-- Requirement --
How many lines in the data below contain the word "compatible"? Reply with the number alone.

-- Record excerpts --
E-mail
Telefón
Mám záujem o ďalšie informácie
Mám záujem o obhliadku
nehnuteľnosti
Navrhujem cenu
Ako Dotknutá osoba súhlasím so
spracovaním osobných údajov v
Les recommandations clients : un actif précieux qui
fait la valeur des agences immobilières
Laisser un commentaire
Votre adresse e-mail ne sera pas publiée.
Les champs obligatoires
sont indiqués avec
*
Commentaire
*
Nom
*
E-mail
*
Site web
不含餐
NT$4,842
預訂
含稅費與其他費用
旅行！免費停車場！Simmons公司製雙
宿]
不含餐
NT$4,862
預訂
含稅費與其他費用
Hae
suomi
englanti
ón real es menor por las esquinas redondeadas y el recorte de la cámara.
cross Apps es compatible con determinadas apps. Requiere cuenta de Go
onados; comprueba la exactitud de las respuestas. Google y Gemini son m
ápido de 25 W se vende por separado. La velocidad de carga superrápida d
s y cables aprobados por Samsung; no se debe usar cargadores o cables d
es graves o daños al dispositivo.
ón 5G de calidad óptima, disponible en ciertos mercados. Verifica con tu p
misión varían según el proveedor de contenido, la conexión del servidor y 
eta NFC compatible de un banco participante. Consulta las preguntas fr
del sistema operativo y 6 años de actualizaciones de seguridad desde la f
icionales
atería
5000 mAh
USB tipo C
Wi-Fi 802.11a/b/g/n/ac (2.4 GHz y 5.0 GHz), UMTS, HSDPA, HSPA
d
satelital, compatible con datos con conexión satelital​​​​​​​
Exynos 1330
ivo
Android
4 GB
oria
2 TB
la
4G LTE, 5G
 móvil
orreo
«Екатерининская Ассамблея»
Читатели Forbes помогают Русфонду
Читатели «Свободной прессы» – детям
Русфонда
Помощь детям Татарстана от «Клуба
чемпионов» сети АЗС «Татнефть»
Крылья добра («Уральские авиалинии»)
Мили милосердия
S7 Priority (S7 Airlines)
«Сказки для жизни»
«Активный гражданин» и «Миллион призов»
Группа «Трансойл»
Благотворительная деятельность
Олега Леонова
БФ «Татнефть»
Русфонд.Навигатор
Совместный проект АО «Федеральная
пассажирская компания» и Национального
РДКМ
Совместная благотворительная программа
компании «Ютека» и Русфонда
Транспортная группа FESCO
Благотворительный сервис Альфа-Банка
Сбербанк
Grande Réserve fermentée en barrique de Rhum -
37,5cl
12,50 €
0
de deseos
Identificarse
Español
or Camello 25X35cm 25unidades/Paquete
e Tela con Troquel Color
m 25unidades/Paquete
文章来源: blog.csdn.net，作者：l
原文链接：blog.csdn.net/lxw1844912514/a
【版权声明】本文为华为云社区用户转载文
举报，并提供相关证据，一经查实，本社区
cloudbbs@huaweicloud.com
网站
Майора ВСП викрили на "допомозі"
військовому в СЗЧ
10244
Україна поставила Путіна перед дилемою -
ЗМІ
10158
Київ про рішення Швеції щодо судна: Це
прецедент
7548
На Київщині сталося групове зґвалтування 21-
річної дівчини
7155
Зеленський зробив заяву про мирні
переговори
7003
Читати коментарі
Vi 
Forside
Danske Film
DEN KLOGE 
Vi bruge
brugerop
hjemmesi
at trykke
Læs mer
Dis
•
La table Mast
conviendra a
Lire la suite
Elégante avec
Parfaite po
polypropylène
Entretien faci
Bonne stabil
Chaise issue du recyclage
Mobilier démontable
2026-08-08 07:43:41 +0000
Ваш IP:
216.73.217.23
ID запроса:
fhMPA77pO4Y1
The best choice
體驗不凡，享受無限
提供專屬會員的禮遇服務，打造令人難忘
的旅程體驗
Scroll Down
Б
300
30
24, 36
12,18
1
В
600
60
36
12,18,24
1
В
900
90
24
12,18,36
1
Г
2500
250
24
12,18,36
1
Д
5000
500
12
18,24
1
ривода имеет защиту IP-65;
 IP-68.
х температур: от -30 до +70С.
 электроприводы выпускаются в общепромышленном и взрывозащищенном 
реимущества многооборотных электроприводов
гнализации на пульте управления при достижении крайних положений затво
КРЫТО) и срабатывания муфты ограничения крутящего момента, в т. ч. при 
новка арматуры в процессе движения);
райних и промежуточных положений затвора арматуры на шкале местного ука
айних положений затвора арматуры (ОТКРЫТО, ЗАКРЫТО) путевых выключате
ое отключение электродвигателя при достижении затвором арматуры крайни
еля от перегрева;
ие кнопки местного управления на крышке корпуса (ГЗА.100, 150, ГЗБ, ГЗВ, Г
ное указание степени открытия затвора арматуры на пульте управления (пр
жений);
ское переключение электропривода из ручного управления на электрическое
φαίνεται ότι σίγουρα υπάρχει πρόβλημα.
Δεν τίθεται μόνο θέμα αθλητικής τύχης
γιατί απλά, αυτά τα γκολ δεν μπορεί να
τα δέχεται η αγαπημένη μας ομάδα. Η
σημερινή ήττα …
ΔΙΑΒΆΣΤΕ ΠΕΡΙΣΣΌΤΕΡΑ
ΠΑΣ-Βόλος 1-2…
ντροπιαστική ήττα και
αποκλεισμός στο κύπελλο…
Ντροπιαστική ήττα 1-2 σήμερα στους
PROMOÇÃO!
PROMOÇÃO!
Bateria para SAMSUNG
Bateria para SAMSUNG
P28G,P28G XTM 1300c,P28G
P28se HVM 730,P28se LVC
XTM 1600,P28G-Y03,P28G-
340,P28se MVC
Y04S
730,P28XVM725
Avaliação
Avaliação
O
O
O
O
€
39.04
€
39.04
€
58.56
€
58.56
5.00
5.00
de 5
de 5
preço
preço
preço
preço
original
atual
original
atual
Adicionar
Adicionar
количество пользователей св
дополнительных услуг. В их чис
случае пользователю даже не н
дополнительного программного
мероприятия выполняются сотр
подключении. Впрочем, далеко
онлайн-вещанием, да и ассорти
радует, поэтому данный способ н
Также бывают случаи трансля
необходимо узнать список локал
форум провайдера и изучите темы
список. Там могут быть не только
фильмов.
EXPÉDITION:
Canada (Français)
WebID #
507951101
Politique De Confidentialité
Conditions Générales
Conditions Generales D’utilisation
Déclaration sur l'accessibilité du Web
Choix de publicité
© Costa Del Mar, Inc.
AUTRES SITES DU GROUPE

-- Result of the task --
3